学習活動:
1 > 本文によると、吉田氏のベッドの下段にいた囚人の注射器には何が入っていたか。
2 > 本文の「血管に刺してあえぎ声をあげながら」から「be a human(俺はまだ人間でいたい)」と丁重にお断りした。」までを、一字も変えずに書き写しなさい。
3 > 次の(a)～(c)が本文の内容と合っているかを「はい」か「いいえ」で答え、判断の根拠となる本文の語句をそのまま引用しなさい。
(a) リンチの物音がやんだのは、5~6分後である。
(b) 吉田氏は、勧められたヘロインを使った。
(c) リンチの翌日も、リンチされた囚人の姿は刑務所内にあった。

検討用本文:
吉田サム氏(本人提供)

 ふてぶてしい態度をとって嫌われたり、刑務官に悪事を告げ口したり、様々な理由によって“死のゴーサイン”が出された囚人は、部屋の片隅でリンチされる。吉田氏は、その生々しい実態を明かす。

「人だかりの奥から、ドスッドスッと肉を殴る音や、口をふさがれてモゴモゴうめく声が聞こえるんですよ。様子を見に行こうとしたら、普段はニコニコしている黒人の長老に、怖い顔で『Don’t!』と制されてね。5~6分後、物音がしなくなると、手を真っ赤に腫らした白人の男が『Fuck You』と吐き捨てながら出てきました。次の日、リンチされた囚人の姿はなかったので、ひっそり闇に葬られたのでしょう」

血管に刺してあえぎ声をあげながら

 刑務所内では薬物も蔓延(まんえん)していた。吉田氏のベッドの下段にいた囚人は、ヘロインの入った注射器を腕の血管にグリグリと刺してあえぎ声をあげながら、「Do you want?」と勧めてきたという。針は囚人同士で使いまわしているため、肝炎のリスクもある。吉田氏は「I wanna be a human(俺はまだ人間でいたい)」と丁重にお断りした。

データ抜粋:
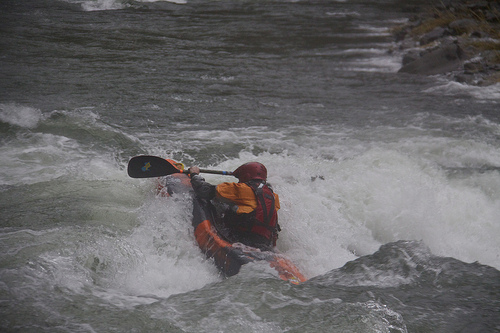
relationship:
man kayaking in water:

番号別解答:
1 > ヘロインが入っていた。

2 >
血管に刺してあえぎ声をあげながら

 刑務所内では薬物も蔓延(まんえん)していた。吉田氏のベッドの下段にいた囚人は、ヘロインの入った注射器を腕の血管にグリグリと刺してあえぎ声をあげながら、「Do you want?」と勧めてきたという。針は囚人同士で使いまわしているため、肝炎のリスクもある。吉田氏は「I wanna be a human(俺はまだ人間でいたい)」と丁重にお断りした。

3 >
(a) はい。「5~6分後、物音がしなくなると」
(b) いいえ。「丁重にお断りした」
(c) いいえ。「次の日、リンチされた囚人の姿はなかった」